In September 1882, Ruddenklau received a deputation led by ex-mayor James Jameson, supported by ex-mayors Charles Thomas Ick and Fred Hobbs and many other influential citizens, urging him to stand for second term. Ruddenklau consented and two months later, he was returned elected unopposed.

Ruddenklau decided to retire in 1883 after two terms as mayor. One of the last public duties carried out by Ruddenklau was to open the Armagh Street Bridge on 11 December 1883. Speeches at the opening were given by Mayor Ruddenklau, Mayor-elect Charles Hulbert, and senior councillor Aaron Ayers. Hulbert was installed as Ruddenklau's successor on 19 December 1883.

The 1884 general election was contested by five candidates in the Stanmore electorate. The incumbent, Walter Pilliet, came a distant fourth place. Daniel Reese, Ruddenklau, Dorney, Pilliet and Wansey received 524, 435, 142, 43 and 19 votes, respectively. The majority for Reese was 89 votes. There was some protest about the election, but this came to nothing and the result stood as declared.

****

→ TASKS TO COMPLETE:
1) Can you reproduce the passage about Ruddenklau word for word, from "Ruddenklau decided to" up to and including "19 December 1883."?
2) What comes next in the passage about Ruddenklau? Write the following part, starting after its final sentence.
The rows after the passage about Ruddenklau come from a different source.

→ DATA:
****

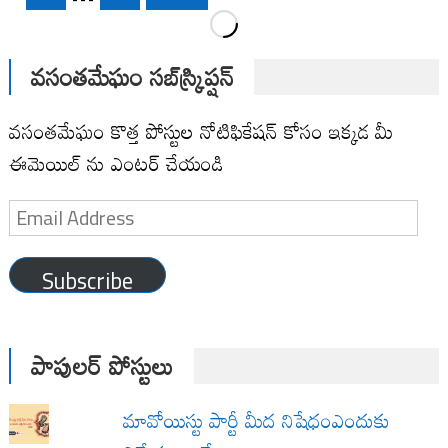
pagination
వసంతమేఘం సబ్‌స్క్రిప్షన్
వసంతమేఘం కొత్త పోస్టుల నోటిఫికేషన్ కోసం ఇక్కడ మీ
ఈమెయిల్ ను ఎంటర్ చేయండి
Email
Address
Subscribe
పాపులర్ పోస్టులు
మావోయిస్టు పార్టీ మీద నిషేధంఎందుకు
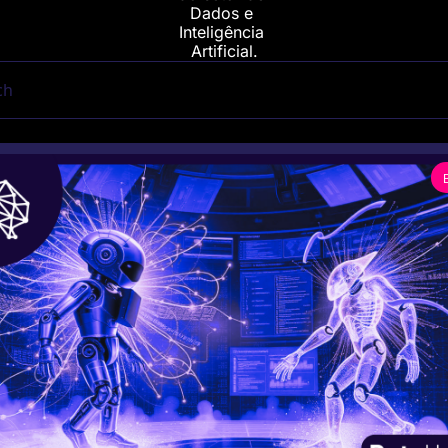
Dados e 
Inteligência 
Artificial.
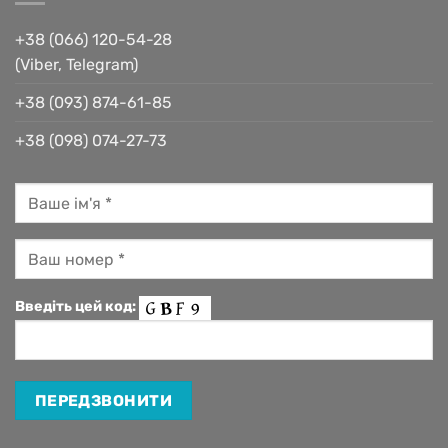
+38 (066) 120-54-28
(Viber, Telegram)
+38 (093) 874-61-85
+38 (098) 074-27-73
Введіть цей код:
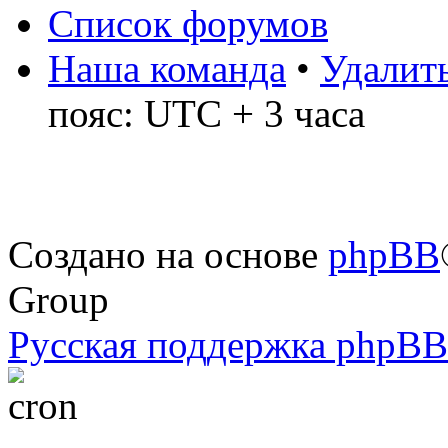
Список форумов
Наша команда
•
Удалить
пояс: UTC + 3 часа
Создано на основе
phpBB
Group
Русская поддержка phpBB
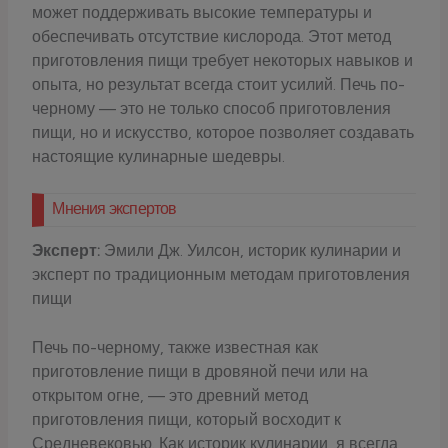
может поддерживать высокие температуры и
обеспечивать отсутствие кислорода. Этот метод
приготовления пищи требует некоторых навыков и
опыта, но результат всегда стоит усилий. Печь по-
черному — это не только способ приготовления
пищи, но и искусство, которое позволяет создавать
настоящие кулинарные шедевры.
Мнения экспертов
Эксперт:
Эмили Дж. Уилсон, историк кулинарии и
эксперт по традиционным методам приготовления
пищи
Печь по-черному, также известная как
приготовление пищи в дровяной печи или на
открытом огне, — это древний метод
приготовления пищи, который восходит к
Средневековью. Как историк кулинарии, я всегда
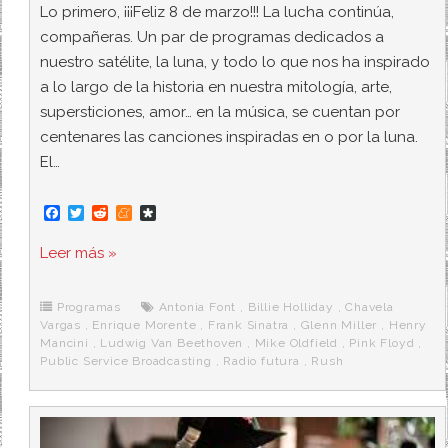
Lo primero, ¡¡¡Feliz 8 de marzo!!! La lucha continúa,
compañeras. Un par de programas dedicados a
nuestro satélite, la luna, y todo lo que nos ha inspirado
a lo largo de la historia en nuestra mitología, arte,
supersticiones, amor… en la música, se cuentan por
centenares las canciones inspiradas en o por la luna.
El…
F
T
R
M
D
a
w
e
e
i
c
i
d
n
a
Leer más »
e
t
d
e
s
b
t
i
a
p
o
e
t
m
o
o
r
e
r
Programas
Antonia Font
,
Billie Holliday
,
Chavela
k
a
Vargas
,
Enrique Morente
,
Frank Sinatra
,
Glenn Miller
,
Henry
Mancini
,
Ludwig Van Beethoven
,
Mike Oldfield
,
Pink Floyd
,
Public Service Broadcasting
,
Radio futura
,
Rush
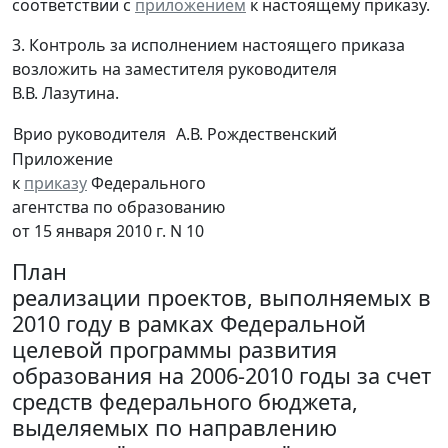
соответствии с
приложением
к настоящему приказу.
3. Контроль за исполнением настоящего приказа
возложить на заместителя руководителя
В.В. Лазутина.
Врио руководителя
А.В. Рождественский
Приложение
к
приказу
Федерального
агентства по образованию
от 15 января 2010 г. N 10
План
реализации проектов, выполняемых в
2010 году в рамках Федеральной
целевой программы развития
образования на 2006-2010 годы за счет
средств федерального бюджета,
выделяемых по направлению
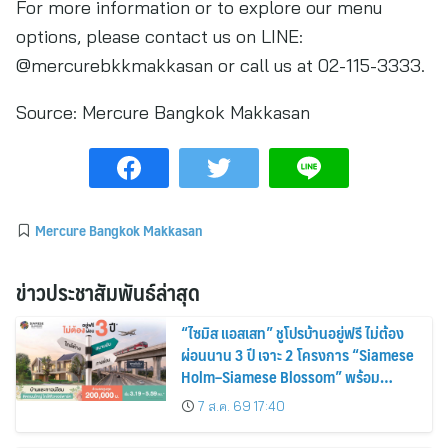
For more information or to explore our menu
options, please contact us on LINE:
@mercurebkkmakkasan or call us at 02-115-3333.
Source:
Mercure Bangkok Makkasan
Mercure Bangkok Makkasan
ข่าวประชาสัมพันธ์ล่าสุด
“ไซมิส แอสเสท” ชูโปรบ้านอยู่ฟรี ไม่ต้อง
ผ่อนนาน 3 ปี เจาะ 2 โครงการ “Siamese
Holm–Siamese Blossom” พร้อม
ส่วนลดและสิทธิพิเศษถึง 31 สิงหาคม
7 ส.ค. 69 17:40
2569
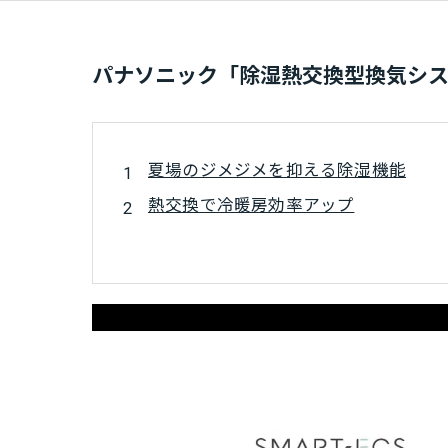
パナソニック「除湿熱交換型換気シス
夏場のジメジメを抑える除湿機能
熱交換で冷暖房効率アップ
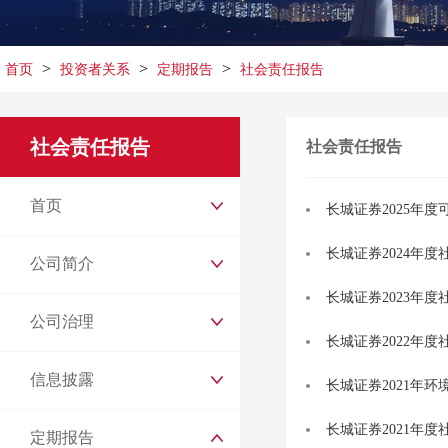
>
>
>
首页
投资者关系
定期报告
社会责任报告
社会责任报告
社会责任报告
首页
长城证券2025年
长城证券2024年
公司简介
长城证券2023年
公司治理
长城证券2022年
信息披露
长城证券2021年
长城证券2021年
定期报告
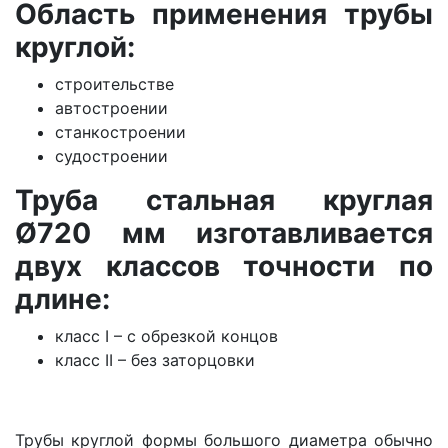
Область применения трубы
круглой:
строительстве
автостроении
станкостроении
судостроении
Труба стальная круглая
Ø720 мм изготавливается
двух классов точности по
длине:
класс I – с обрезкой концов
класс II – без заторцовки
Трубы круглой формы большого диаметра обычно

****

→ TASK-BY-TASK ANSWERS:
1)
Ruddenklau decided to retire in 1883 after two terms as mayor. One of the last public duties carried out by Ruddenklau was to open the Armagh Street Bridge on 11 December 1883. Speeches at the opening were given by Mayor Ruddenklau, Mayor-elect Charles Hulbert, and senior councillor Aaron Ayers. Hulbert was installed as Ruddenklau's successor on 19 December 1883.

2)
Although his English was 'imperfect', Ruddenklau's speeches were described as "thoroughly good, pithy, and to the purpose." He lacked "presence" at public occasions, but was a good and generous host. He was wealthy and did not have to run a business at the same time as fulfilling mayoral duties.

==Death and commemoration==
Ruddenklau's only child, Fanny Gertrude, died in October 1863 shortly before she turned nine. Ruddenklau died at his home in Addington on 15 December 1891, aged 62. He was buried at Barbadoes Street Cemetery. His wife died on 29 June 1918. As their only child died during childhood, there are no direct descendants. All Ruddenklaus in New Zealand are descended from his brother John.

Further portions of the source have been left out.